» Текст страницы:

#####

К. Морескини. Глава вторая. Александрийская школа. III. Ориген. 1. Ориген и философия. Проблема двух Оригенов / История патристической философии

 

Claudio Moreschini. Storia della filosofia patristica. 
Brescia, Editrice Marcelliana, 2004.

Перевод с итальянского Л. П. Горбуновой
Редакция перевода, богословская редакция,
примечания иерея Михаила Асмуса
Редакция перевода, философская редакция,
унификация терминологии, сверка и перевод латинских
и греческих текстов монаха Диодора Ларионова

 

III. ОРИГЕН

Ориген, вероятно, наравне с Августином является самым крупным христианским мыслителем, хотя такого рода классификация всегда содержит в себе момент произвольности, и она открыта для критики. И когда мы говорим о нем как о «мыслителе», мы прекрасно отдаем себе отчет в той роли, которая сыграла в его мысли греческая философия. Впрочем, начиная с древнейших времен, он был знаменит именно благодаря этому обстоятельству, и именно его использование греческой философии навлекали на него ожесточенную критику. В ответ на эту критику Ориген сам неоднократно признавал, что он хорошо осведомлен в философии и хотел бы даже углубить свои знания, но он, однако, желал быть христианином и считал, что он таковым и является. И, действительно, он не усматривал никакого противоречия между языческой философией и христианской верой, при том условии, что философия должна была восприниматься как то, чем она и призвана быть, т. е. как орудие, с помощью которого можно углубить вероучительные положения, а не как автономная наука, которая сама по себе достойна изучения.

#####

» Исходные данные:
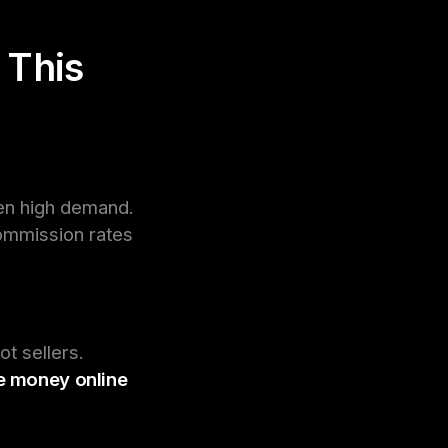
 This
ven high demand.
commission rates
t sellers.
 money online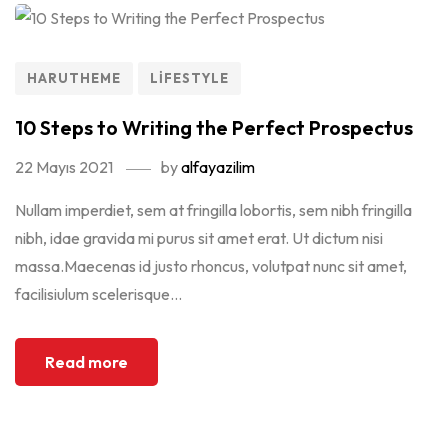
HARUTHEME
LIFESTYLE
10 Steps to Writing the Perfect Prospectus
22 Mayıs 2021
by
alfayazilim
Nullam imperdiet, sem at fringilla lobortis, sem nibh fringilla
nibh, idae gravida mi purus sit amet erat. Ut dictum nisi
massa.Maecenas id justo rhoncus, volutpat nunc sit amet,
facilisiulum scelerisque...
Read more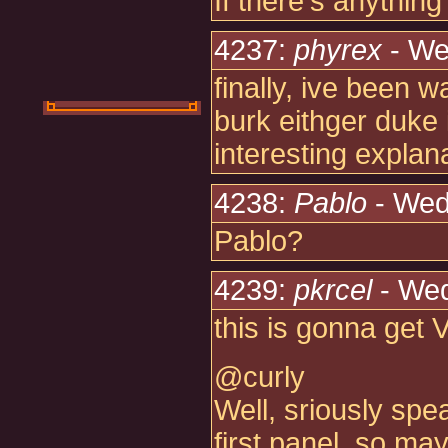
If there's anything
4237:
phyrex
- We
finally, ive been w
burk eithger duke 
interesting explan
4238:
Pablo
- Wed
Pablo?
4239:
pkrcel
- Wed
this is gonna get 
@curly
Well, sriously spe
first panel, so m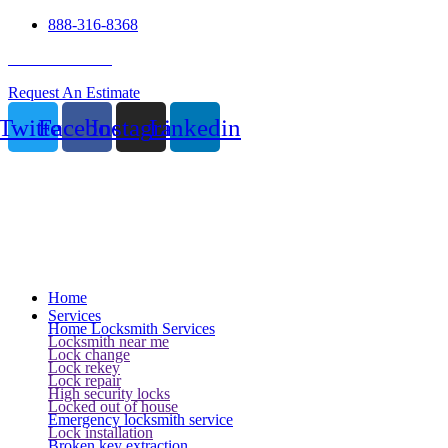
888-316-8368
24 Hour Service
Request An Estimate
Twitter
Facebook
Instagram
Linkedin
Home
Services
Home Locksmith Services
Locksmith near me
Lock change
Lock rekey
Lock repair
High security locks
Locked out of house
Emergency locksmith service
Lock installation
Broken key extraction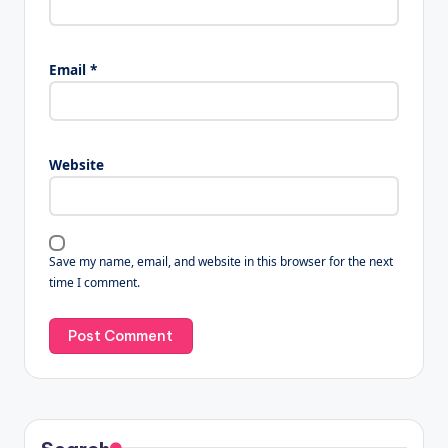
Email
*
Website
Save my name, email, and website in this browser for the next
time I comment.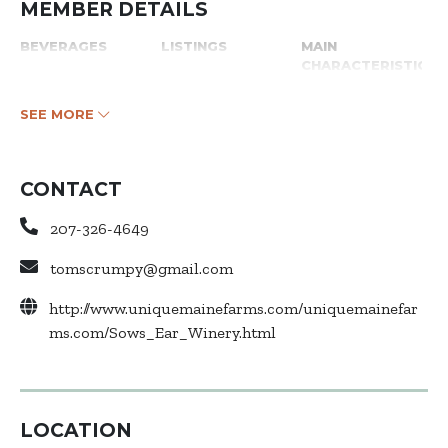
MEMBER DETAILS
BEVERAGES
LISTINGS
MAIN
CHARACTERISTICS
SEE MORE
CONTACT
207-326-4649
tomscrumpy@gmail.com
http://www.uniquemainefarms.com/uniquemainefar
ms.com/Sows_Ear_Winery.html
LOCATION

#####

» Задания:
**A.** Как, согласно тексту об Оригене, он считал нужным воспринимать философию?
**B.** Допишите текст об Оригене дальше, начиная после его последнего предложения.

» Решённые задания:
**A.** Как орудие, с помощью которого можно углубить вероучительные положения, а не как самостоятельную науку, достойную изучения сама по себе.

**B.**
1. Ориген и философия. Проблема двух Оригенов

Глубокое знание Оригеном языческой философии засвидетельствовано сообщением Порфирия, очень важным, но с трудом поддающимся интерпретации. Оно сохранено для нас Евсевием Кесарийским, который («Церковная история», VI 19, 5–8) извлек его из знаменитого произведения Порфирия «Против христиан». Итак, писатель-неоплатоник упоминает о том, что он в молодости встречался с Оригеном, который был особенно известен благодаря своим аллегорическим истолкованиям Ветхого Завета. Ориген, согласно Порфирию, был учеником Аммония, который снабдил его философским инструментарием и развил его способности проводить углубленные исследования в этой области. Но, согласно тому же Порфирию, Ориген впоследствии отошел от занятий философией под руководством Аммония, так как последний был для него полезен как учитель философии, но в жизни он пошел путем, противоположным тому, который избрал Ориген. И действительно, Аммоний родился христианином и был воспитан родителями-христианами; однако с годами, начав самостоятельно мыслить и философствовать, он стал вести жизнь, сообразную с традиционным законом, и сделался язычником. Ориген же, напротив, хотя и получил исходно греческое образование, изменил ему, дерзко примкнув к варварам:

«Поведя себя таким образом, он загубил свои способности к занятиям и прожил свою жизнь как христианин, в противоречии с законами; что же касается его концепции мира и Бога, то он эллинизировал её и вплел в нее идеи греков, облеченные в диковинные басни», т. е. это он проделал в отношении христианских доктрин.

В целом, Порфирий признает, что Ориген очень многим обязан греческой философии, хотя он и не отдает себе отчет (что естественно) в той достаточно осторожной и критической позиции, которую христианский писатель занял по отношению к мудрости язычников. Ориген, продолжает Порфирий, действительно постоянно читал и изучал Платона и других философов, таких, как средние платоники и пифагорейцы Нумений, Кроний, Аполлофан, Лонгин, Модерат и Никомах; он знал стоиков Херемона и Корнута, у которых он перенял метод аллегорической интерпретации греческих мистерий, приложенный им затем к иудейскому Священному Писанию.
Сведения, приводимые Порфирием, по сути своей верны, хотя частично и тенденциозны, когда, к примеру, он утверждает, что философия Оригена восходит к языческой философии, что его богословие восходит к платонизму, а его аллегорический метод — к стоицизму; и эти выпады становятся понятны, с учетом той антихристианской полемики, которой был воодушевлен названный философ-неоплатоник.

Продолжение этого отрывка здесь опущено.